As one of the UK’s original neobanks, Starling Bank has set a standard that many look to follow.

While it only reached official unicorn status in 2021, straggling behind the Revoluts and Monzos, the bank boasted that they were the first of its peers to break even. This year they are reporting significant profits despite challenging conditions.  

Anne Boden CEO founder
Anne Boden, Starling Bank’s CEO, spoke at LendIt Fintech Europe 2018.

“We’re a bank, so this environment is very favorable to us,” said Starling’s CEO and founder, Anne Boden, at the Web Summit conference in Lisbon this November. “We’ve been profitable monthly now for over two years.”

Where the neo-banks mentioned above have expanded internationally for some time, Starling has remained UK-centric. However, amid a market full of tech layoffs and dwindling valuations, the unicorn is going global.  

Success on the international stage?

They aren’t the first unicorns to do so. N26, Revolut, and Monzo made moves into international waters some time ago. Their success has varied, requiring strategy reiterations in several cases.  

Monzo, founded by a team birthed within Starling Bank, announced their expansion into the US in 2019. Partnering with an incumbent, Sutton Bank, to streamline regulatory approval, the bank withdrew its application for a license in October 2021. The decision came after being advised by regulators it would be unlikely to get accepted.  

“While this isn’t the outcome we initially set out to achieve, this allows us to build and scale our early-stage product offer in the U.S. through existing partners,” a spokesperson told CNBC at the time. “There are many routes to market we’re exploring that have been successful for other market entrants who are now major players.”

The US product came out of beta in early February 2022, but founder and CEO, TS Anil, has said their main focus has shifted to their UK home market. “We’ve chosen to double down on the UK and not spread ourselves too thin,” he said at the FT banking summit last week, maintaining that the bank will be profitable in 2023 despite seeing increased losses over the past few years. 

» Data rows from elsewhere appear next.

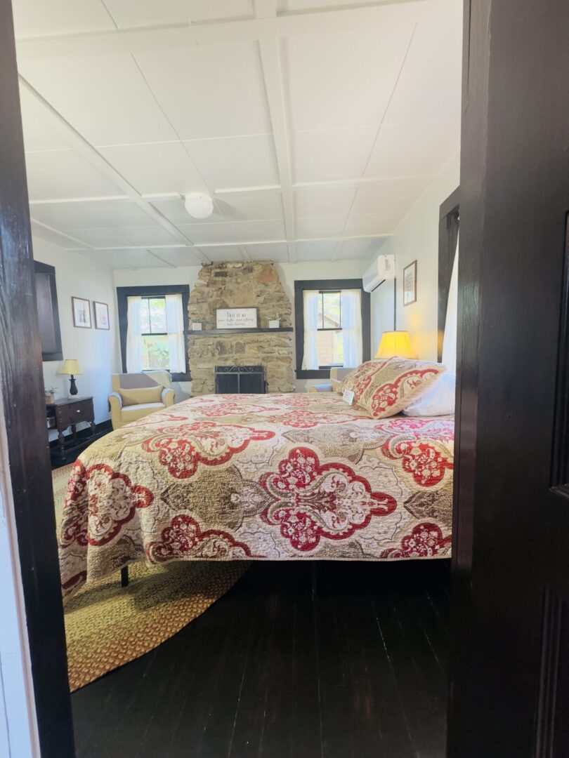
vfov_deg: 102.1
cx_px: 284
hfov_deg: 85.7
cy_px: 379
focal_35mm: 14
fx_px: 307
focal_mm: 2.22
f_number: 2.2
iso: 320
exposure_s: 1/120
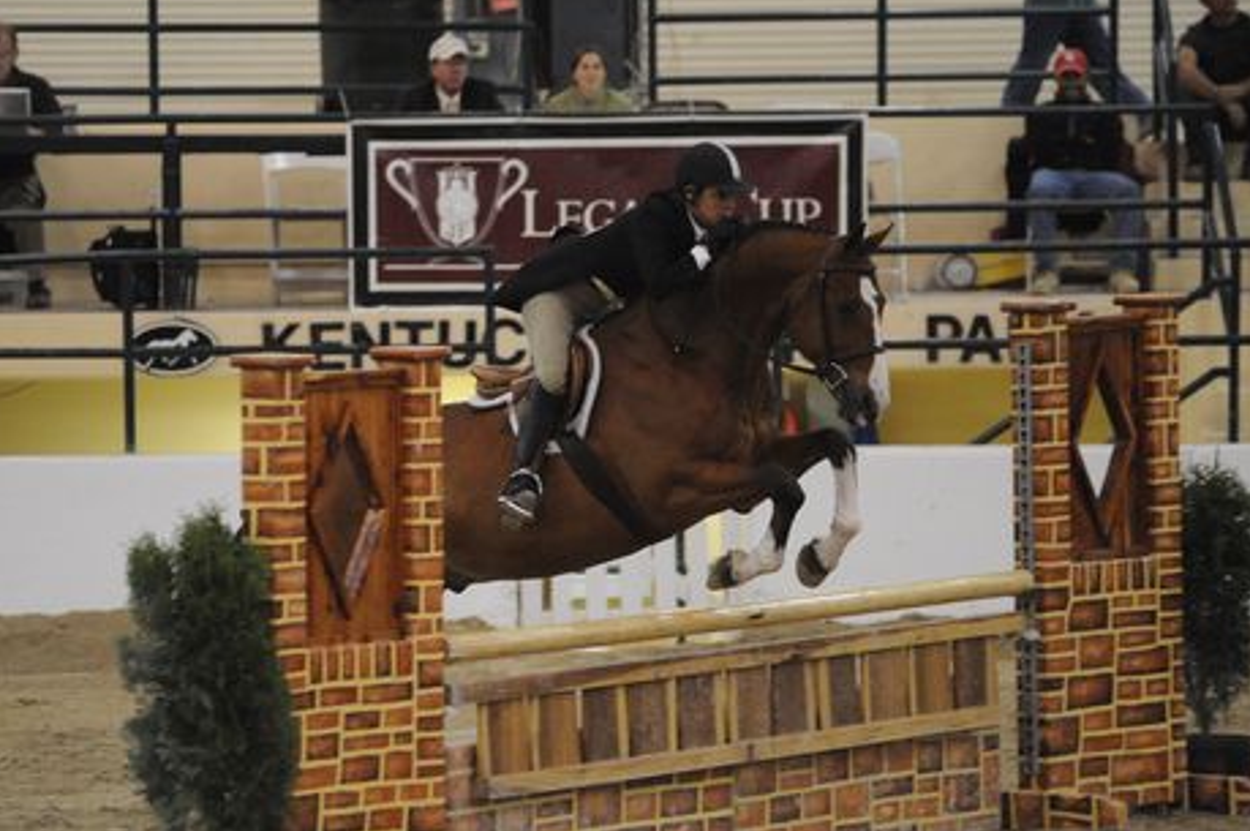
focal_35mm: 279
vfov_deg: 4.9
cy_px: 414
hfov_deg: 7.4
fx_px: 9677
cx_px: 520
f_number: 2.8
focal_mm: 200
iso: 6400
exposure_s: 1/400
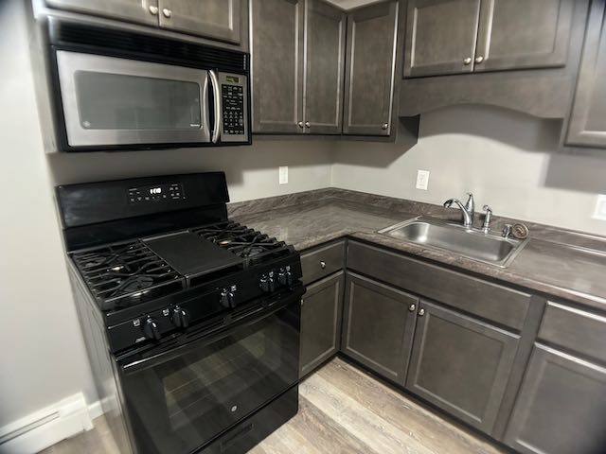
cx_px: 303
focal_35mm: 26
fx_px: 455
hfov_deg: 67.3
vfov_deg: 53.1
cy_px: 227
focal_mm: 5.96
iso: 640
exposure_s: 1/30
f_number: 1.6
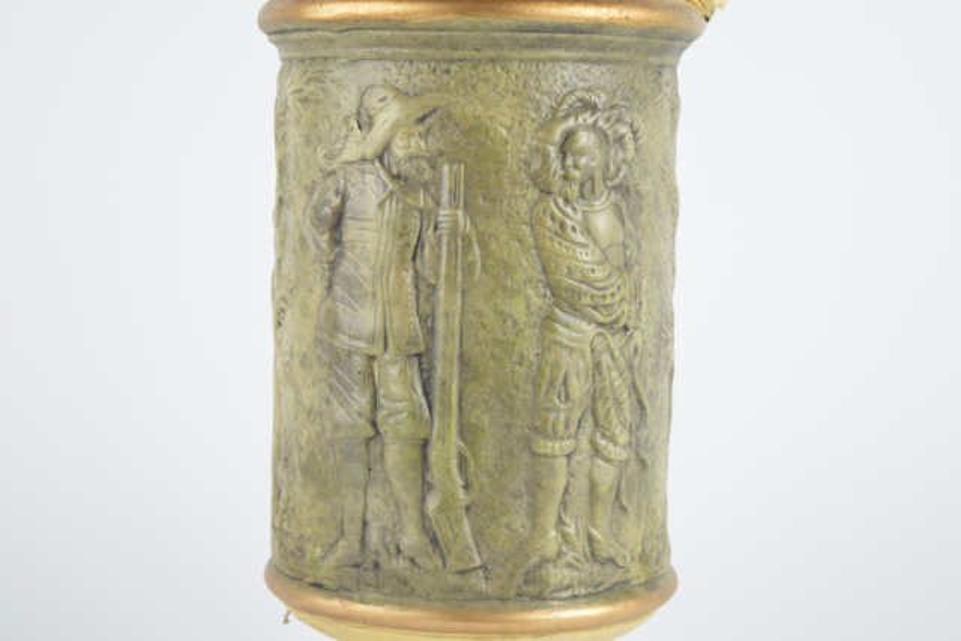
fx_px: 2203
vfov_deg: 16.6
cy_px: 320
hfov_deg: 24.6
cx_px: 480
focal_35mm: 82
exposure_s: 1/125
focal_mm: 55
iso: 400
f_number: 6.3
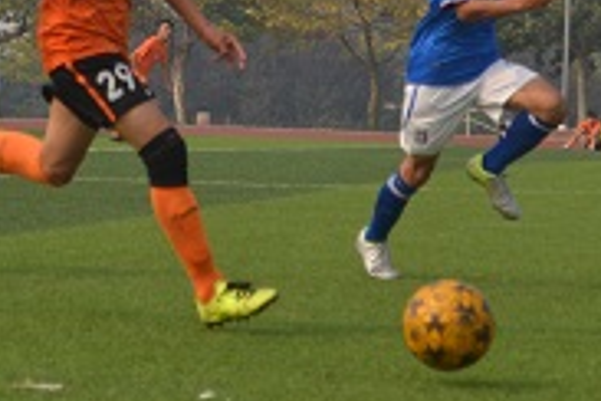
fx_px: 3762
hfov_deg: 9.1
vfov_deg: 6.0
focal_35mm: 225
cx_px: 187
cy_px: -133
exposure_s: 1/1600
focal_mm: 55
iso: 400
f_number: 5.6
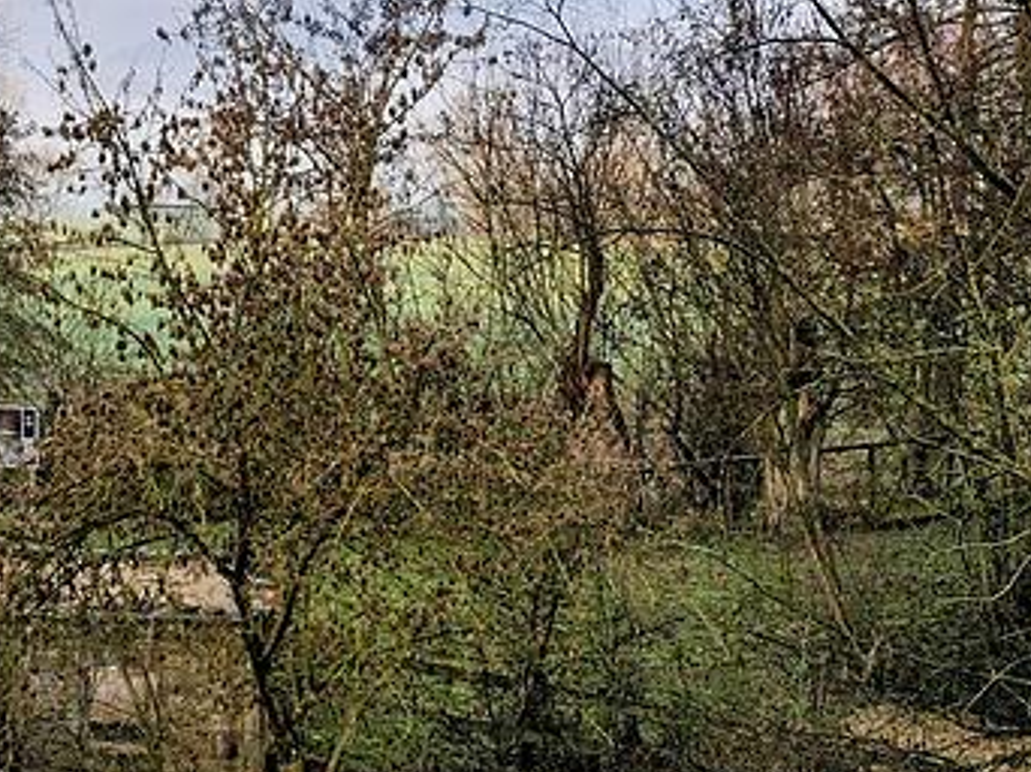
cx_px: 3
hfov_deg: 21.3
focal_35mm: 89
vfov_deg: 16.1
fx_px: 2649
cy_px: -66
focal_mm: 6.19
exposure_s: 1/196
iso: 50
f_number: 1.65
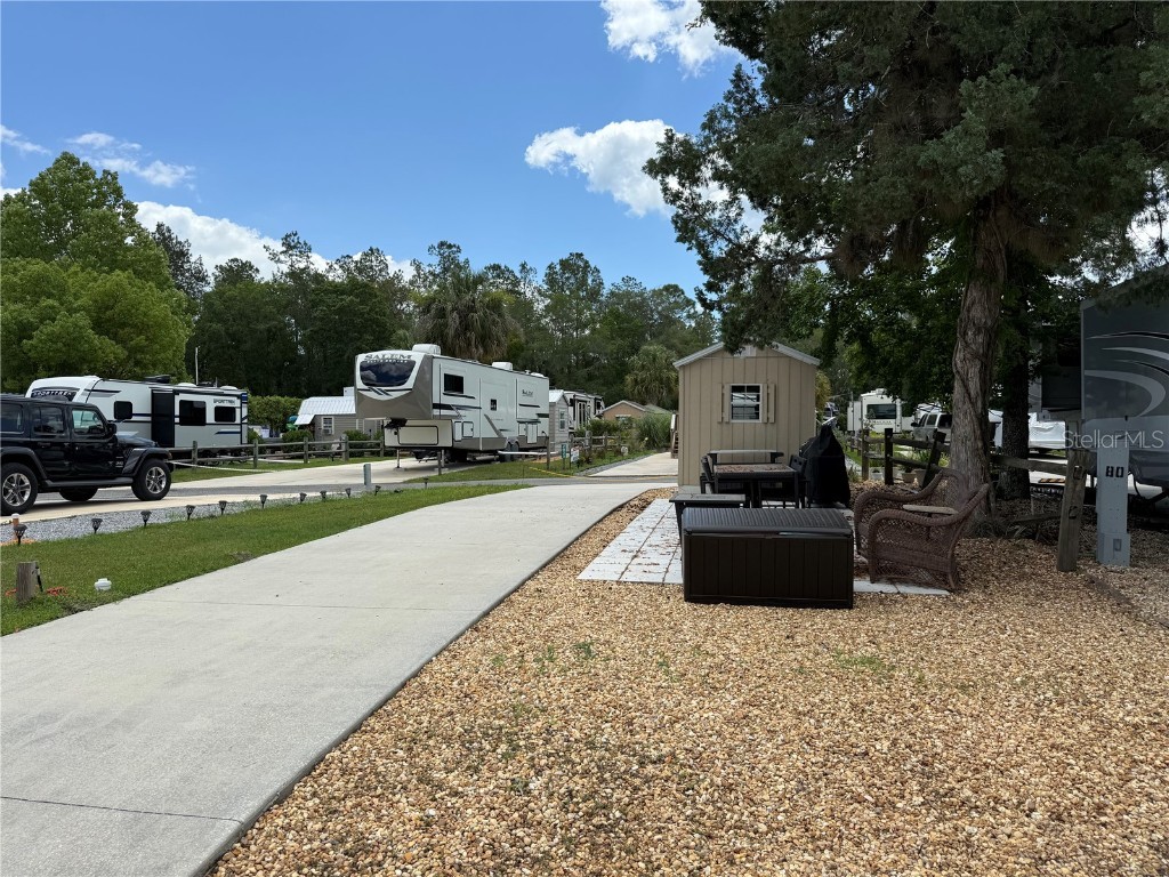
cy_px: 438
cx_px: 584
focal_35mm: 24
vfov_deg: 56.8
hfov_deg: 71.6
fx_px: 810
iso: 80
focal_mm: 6.76
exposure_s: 1/4167
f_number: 1.78
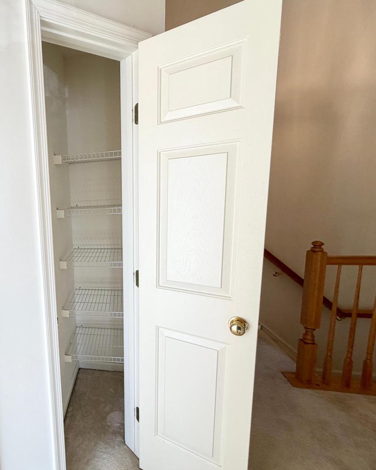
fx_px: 264
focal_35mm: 19
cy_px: 236
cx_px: 64
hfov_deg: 63.4
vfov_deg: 83.3
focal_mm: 2.22
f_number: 2.2
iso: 64
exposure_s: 1/120
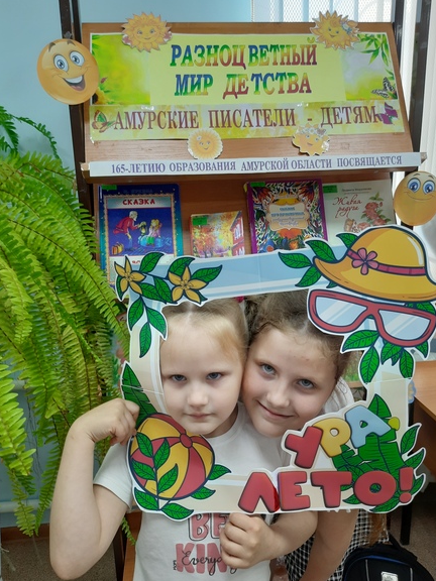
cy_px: 300
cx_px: 222
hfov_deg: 54.9
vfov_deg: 69.4
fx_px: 420
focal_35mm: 25
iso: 125
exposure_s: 1/50
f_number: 1.8
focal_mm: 5.23
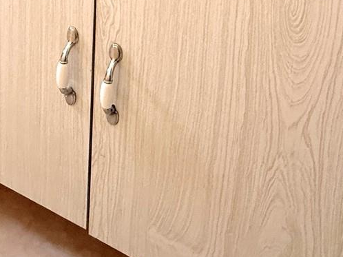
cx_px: 95
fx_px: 446
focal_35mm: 45
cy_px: -93
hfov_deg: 41.1
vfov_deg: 26.3
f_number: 2.2
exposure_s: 1/120
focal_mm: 2.22
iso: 250
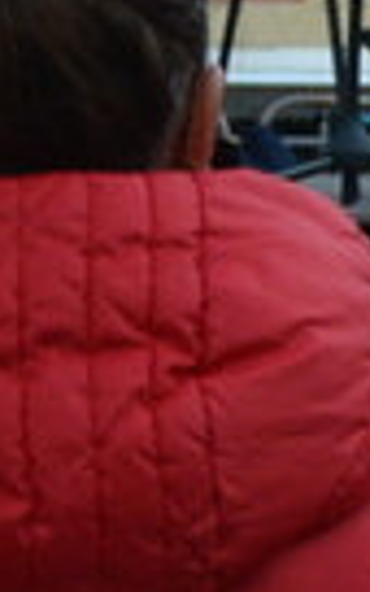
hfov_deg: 4.5
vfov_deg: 7.8
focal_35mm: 268
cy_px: -63
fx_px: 4317
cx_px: 1493
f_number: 4
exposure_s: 1/250
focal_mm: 25
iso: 640
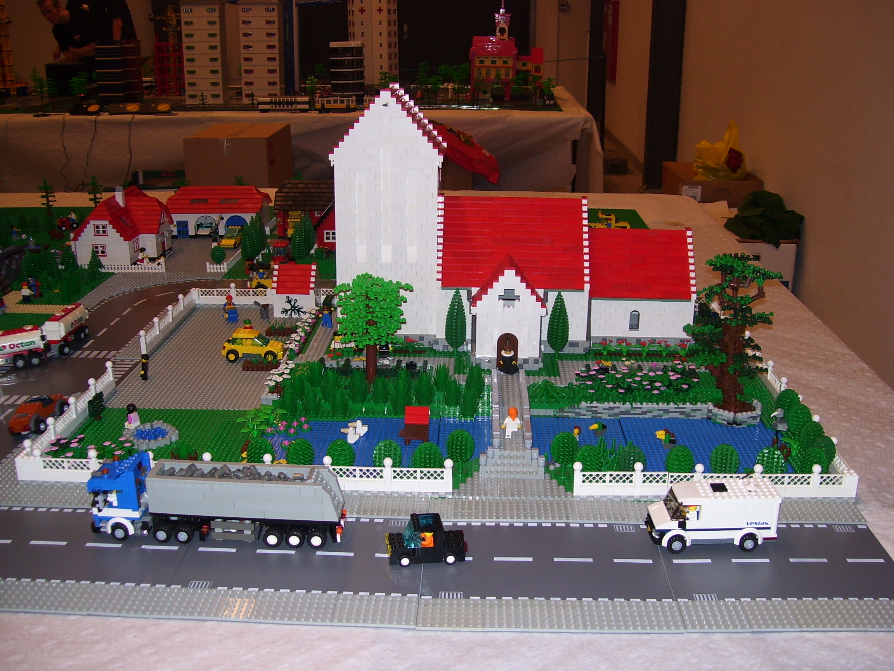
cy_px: 336
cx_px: 447
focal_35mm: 36
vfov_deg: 39.7
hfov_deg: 51.4
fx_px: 930
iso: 80
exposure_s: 1/60
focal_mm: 6
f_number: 2.7
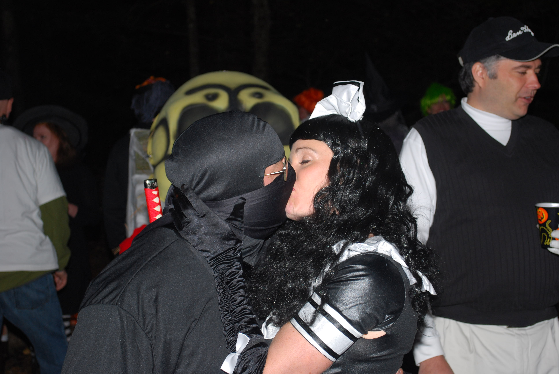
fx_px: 1026
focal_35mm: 66
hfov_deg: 30.5
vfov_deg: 20.7
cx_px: 280
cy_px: 187
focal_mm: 44
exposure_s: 1/60
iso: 200
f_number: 5.3
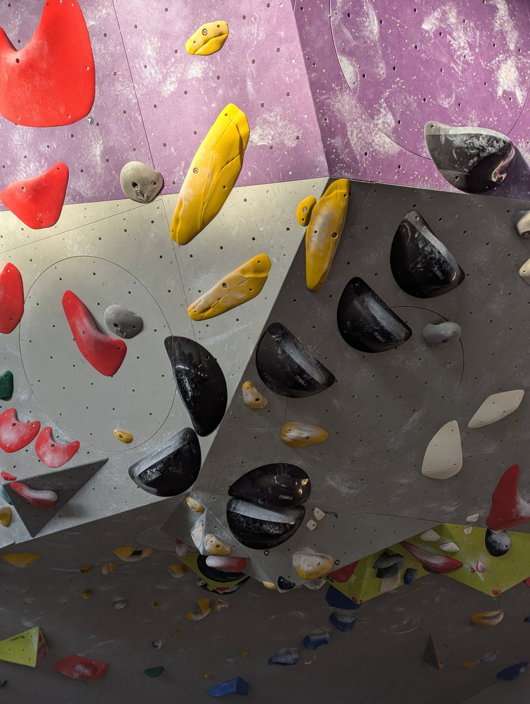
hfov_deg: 56.9
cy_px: 352
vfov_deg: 71.5
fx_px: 489
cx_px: 265
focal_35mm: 24
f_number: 1.85
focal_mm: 6.81
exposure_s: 1/216
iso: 34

Despite complications, Monzo did relatively well compared to its competitors. German neobank, N26, retreated from the US market completely late in 2021, citing a desire to focus on its European customer base. 

“It’s quite easy to build market share as a new business and a founder if you’ve got a certain amount of market momentum,” said Boden. “Fintechs normally find their home market either awful, nothing happens, or they have some momentum and start raising money. Then they decide to go international. The chemistry may not work in that new country.” 

All aboard the B2B train

Starling has chosen to shift their international product to business customers, unlike other neo-banks, focusing on the software behind a digital bank. 

“I founded Starling because I knew that if you had a different culture, a different technology stack- If you had technology at the leading edge- You could do incredible things,” said Boden.

“The UK market is very big. You know, it’s a big market, a profitable market. We intend to scale into the UK and be as big as the big banks in the UK. But outside the UK, we intend to sell our software.”

“Barclays Bank in the UK has been in the business of banking for small businesses for 300 years. We’ve been in it for three years and already have half the market share.”

Starling isn’t the only company that has shifted its focus to B2B. 

Many are turning to B2B offerings in the increasingly challenging economic environment to weather the storm. B2B markets have increased significantly across sectors, and funding for business-facing companies has grown consistently over the past decade, many favoring the relative predictability and stability of the B2B market. 

Starling is no stranger to banking-as-a-service, and their BaaS product has been live since 2018. Boden believes this strategy is critical to their future international success.   

“The world is changing. There’s a big market for people like Starling to take. If the big banks are going to compete, they have to change their culture and their technology stack. We can help with that.”